Write out exactly the lines of the entries below, from the first through the line containing "针对数组变量，不赋初值时的处理均较为简洁，下面讨论赋初值的情况。", and nothing beyond them.

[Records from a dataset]
┄┄┄┄┄┄

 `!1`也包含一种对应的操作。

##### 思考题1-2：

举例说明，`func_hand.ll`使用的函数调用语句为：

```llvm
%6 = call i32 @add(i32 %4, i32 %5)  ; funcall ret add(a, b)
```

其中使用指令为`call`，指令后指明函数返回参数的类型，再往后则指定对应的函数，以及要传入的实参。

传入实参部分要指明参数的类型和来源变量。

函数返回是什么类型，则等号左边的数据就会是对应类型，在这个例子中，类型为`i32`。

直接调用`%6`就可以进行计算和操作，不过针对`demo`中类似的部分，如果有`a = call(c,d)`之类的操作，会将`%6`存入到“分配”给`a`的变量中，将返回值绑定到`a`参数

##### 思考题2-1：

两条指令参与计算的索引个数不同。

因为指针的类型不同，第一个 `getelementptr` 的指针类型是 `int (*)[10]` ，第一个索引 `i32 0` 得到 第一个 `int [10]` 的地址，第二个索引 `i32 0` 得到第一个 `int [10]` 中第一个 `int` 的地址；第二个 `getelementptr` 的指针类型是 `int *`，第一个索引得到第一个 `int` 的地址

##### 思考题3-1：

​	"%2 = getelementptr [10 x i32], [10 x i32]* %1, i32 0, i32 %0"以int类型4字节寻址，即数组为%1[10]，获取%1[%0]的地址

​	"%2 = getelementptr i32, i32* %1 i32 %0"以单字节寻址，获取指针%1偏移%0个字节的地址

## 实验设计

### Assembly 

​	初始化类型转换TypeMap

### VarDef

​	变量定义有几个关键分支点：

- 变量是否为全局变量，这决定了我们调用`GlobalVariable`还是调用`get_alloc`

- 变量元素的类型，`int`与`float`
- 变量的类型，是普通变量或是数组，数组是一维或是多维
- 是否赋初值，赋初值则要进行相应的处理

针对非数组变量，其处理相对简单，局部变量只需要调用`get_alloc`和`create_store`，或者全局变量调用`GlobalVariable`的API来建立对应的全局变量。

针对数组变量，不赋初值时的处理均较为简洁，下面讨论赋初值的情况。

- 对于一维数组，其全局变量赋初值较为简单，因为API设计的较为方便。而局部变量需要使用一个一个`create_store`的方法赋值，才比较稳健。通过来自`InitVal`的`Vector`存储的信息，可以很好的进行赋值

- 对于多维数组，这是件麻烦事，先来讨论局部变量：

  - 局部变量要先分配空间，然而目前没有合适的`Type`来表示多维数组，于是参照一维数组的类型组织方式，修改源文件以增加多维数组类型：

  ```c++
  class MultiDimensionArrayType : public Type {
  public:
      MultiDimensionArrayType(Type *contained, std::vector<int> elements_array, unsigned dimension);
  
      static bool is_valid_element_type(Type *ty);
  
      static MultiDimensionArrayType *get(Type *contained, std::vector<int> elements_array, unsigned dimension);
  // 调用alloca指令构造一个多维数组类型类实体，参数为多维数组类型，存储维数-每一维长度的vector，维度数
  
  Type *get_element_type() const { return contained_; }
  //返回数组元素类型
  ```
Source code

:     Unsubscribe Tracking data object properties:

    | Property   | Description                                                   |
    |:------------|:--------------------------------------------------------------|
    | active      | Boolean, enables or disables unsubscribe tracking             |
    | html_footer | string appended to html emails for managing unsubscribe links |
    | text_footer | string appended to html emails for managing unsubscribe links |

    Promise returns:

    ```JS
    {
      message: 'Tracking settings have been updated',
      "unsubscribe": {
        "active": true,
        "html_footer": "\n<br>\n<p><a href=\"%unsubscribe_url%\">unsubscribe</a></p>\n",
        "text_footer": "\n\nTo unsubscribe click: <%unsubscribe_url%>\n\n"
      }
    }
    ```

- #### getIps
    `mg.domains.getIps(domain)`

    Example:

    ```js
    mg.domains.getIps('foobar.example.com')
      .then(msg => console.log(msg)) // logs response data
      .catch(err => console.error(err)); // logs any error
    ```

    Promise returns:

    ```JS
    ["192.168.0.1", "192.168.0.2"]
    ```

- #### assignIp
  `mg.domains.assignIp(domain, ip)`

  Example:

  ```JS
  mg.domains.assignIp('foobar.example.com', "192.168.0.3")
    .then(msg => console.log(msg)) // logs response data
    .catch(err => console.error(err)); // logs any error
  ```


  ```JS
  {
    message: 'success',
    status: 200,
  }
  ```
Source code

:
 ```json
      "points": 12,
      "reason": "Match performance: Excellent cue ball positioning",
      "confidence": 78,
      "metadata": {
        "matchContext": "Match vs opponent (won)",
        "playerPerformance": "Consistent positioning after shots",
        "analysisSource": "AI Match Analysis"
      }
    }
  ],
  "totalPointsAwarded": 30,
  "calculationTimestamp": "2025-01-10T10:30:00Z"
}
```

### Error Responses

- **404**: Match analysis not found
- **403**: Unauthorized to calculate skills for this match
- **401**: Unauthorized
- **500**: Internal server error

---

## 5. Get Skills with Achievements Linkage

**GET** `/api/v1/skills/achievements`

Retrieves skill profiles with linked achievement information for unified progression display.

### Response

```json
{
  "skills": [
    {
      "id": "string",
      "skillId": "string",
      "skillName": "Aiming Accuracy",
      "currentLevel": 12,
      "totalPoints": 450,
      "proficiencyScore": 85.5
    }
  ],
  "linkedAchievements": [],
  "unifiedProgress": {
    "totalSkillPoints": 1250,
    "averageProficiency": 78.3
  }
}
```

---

┄┄┄┄┄┄

REPLY ::
 `!1`也包含一种对应的操作。

##### 思考题1-2：

举例说明，`func_hand.ll`使用的函数调用语句为：

```llvm
%6 = call i32 @add(i32 %4, i32 %5)  ; funcall ret add(a, b)
```

其中使用指令为`call`，指令后指明函数返回参数的类型，再往后则指定对应的函数，以及要传入的实参。

传入实参部分要指明参数的类型和来源变量。

函数返回是什么类型，则等号左边的数据就会是对应类型，在这个例子中，类型为`i32`。

直接调用`%6`就可以进行计算和操作，不过针对`demo`中类似的部分，如果有`a = call(c,d)`之类的操作，会将`%6`存入到“分配”给`a`的变量中，将返回值绑定到`a`参数

##### 思考题2-1：

两条指令参与计算的索引个数不同。

因为指针的类型不同，第一个 `getelementptr` 的指针类型是 `int (*)[10]` ，第一个索引 `i32 0` 得到 第一个 `int [10]` 的地址，第二个索引 `i32 0` 得到第一个 `int [10]` 中第一个 `int` 的地址；第二个 `getelementptr` 的指针类型是 `int *`，第一个索引得到第一个 `int` 的地址

##### 思考题3-1：

​	"%2 = getelementptr [10 x i32], [10 x i32]* %1, i32 0, i32 %0"以int类型4字节寻址，即数组为%1[10]，获取%1[%0]的地址

​	"%2 = getelementptr i32, i32* %1 i32 %0"以单字节寻址，获取指针%1偏移%0个字节的地址

## 实验设计

### Assembly 

​	初始化类型转换TypeMap

### VarDef

​	变量定义有几个关键分支点：

- 变量是否为全局变量，这决定了我们调用`GlobalVariable`还是调用`get_alloc`

- 变量元素的类型，`int`与`float`
- 变量的类型，是普通变量或是数组，数组是一维或是多维
- 是否赋初值，赋初值则要进行相应的处理

针对非数组变量，其处理相对简单，局部变量只需要调用`get_alloc`和`create_store`，或者全局变量调用`GlobalVariable`的API来建立对应的全局变量。

针对数组变量，不赋初值时的处理均较为简洁，下面讨论赋初值的情况。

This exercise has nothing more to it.